Il Mikvé di Ortigia

Di grande successo e di elevato interesse (ennesimo segno di quell’importante fenomeno umano e culturale che è il risveglio ebraico nell’Italia meridionale, incoraggiato con intelligenza, coraggio e lungimiranza dal Dipartimento Educazione e Cultura dell’Unione delle Comunità Ebraiche Italiane) si sono rivelate le manifestazioni organizzate lo scorso 4 settembre a Siracusa, nella splendida isola di Ortigia, in occasione della Giornata Europea della Cultura Ebraica. Nello stesso edificio che ospita, nei sotterranei, l’antico Mikvé, il bagno rituale adoperato in passato dagli ebrei locali (e recentemente riaperto all’utilizzazione liturgica), un pubblico attento e partecipe si è interrogato (insieme ai rabbini Stefano Di Mauro e Gadi Piperno e a diverse personalità della cultura, di varia competenza e orientamento ideale) sul passato, il presente e il futuro dell’ebraismo in Sicilia, in Italia e nel mondo.
L’ebraismo che risorge o ritorna, in Sicilia e altrove, trova, intorno a sé, un mondo completamente diverso da quello che aveva fatto da alveo e da cornice alla sua precedente presenza. Un mondo, forse, meno freddo e ostile, nel quale i rapporti tra ebrei e gentili appaiono spesso improntati a rispetto, apertura, amicizia. Ma anche un mondo che, accogliendo l’ebraismo nell’abbraccio avvolgente della modernità, rischia di insidiare, di erodere quella identità ebraica che la civiltà del ghetto e dell’esclusione contribuiva, malgrado tutto, a perpetuare.

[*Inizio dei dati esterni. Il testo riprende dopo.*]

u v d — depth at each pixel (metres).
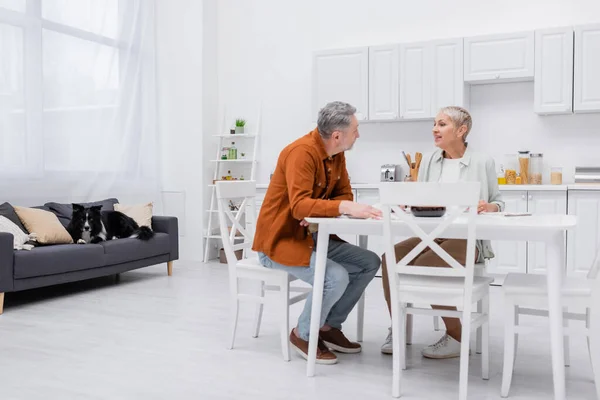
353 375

Qual è il senso profondo, ci si è chiesto a Siracusa, del rapporto tra ebraismo e modernità? In che misura il pensiero moderno è tributario della millenaria sapienza ebraica, che, uscita, con l’ haskalà, l’illuminismo ebraico del XVIII e XIX secolo, dal chiuso delle sinagoghe e delle yeshivòt, l’ha fecondata in mille modi, su tutti i terreni dell’umana scienza e fantasia? E in che misura gli artisti, i filosofi, gli scienziati, gli scrittori ebrei dell’Ottocento e del Novecento, che hanno creato la civiltà moderna, devono o possono essere presi in considerazione per il loro essere ebrei? Se è difficile definire tale appartenenza sul piano dell’osservanza religiosa (dalla quale quasi tutti, sia pure secondo percorsi diversi, si sono allontanati, per lo meno sul piano del rispetto formale), fino a che punto è lecito, è giusto far discendere l’identità ebraica unicamente da una derivazione familiare? O forse tale identità va ricercata nelle domande poste, nelle risposte date o negate, nelle tematiche prescelte e nelle forme del linguaggio artistico o scientifico (sia pure da riconoscere sul piano impervio e desolato della destrutturazione del senso e della perdita del messaggio, nello spazio del silenzio e dell’assenza, di quella che Stéphane Mosès definì la mera “contemplazione delle macerie”)? Esiste, in definitiva, un “pensiero ebraico”? E che vuol dire tale espressione?
Sono domande, evidentemente, sulle quali ci si potrà interrogare in eterno. Eppure, se una sensazione di fondo è parsa emergere dal dibattito siracusano, è quella secondo cui le Sacre Scritture, quantunque abbandonate, quando non rinnegate, da molti figli del popolo ebraico, tornano, ai nostri giorni, a irradiare una magnetica forza di richiamo; a rivelarsi, per vie traverse, matrice arcana e segreta delle più diverse e lontane creazioni dell’arte, della narrativa, della scienza e della filosofia del Novecento e del nuovo millennio. Come il Mikvé di Ortigia, che, nuovamente riempito, dopo secoli, di acqua sorgente, sembrava comunque ispirare, dalla sua silenziosa oscurità, il 4 settembre, le inquiete interrogazioni che andavano intrecciandosi al piano sovrastante.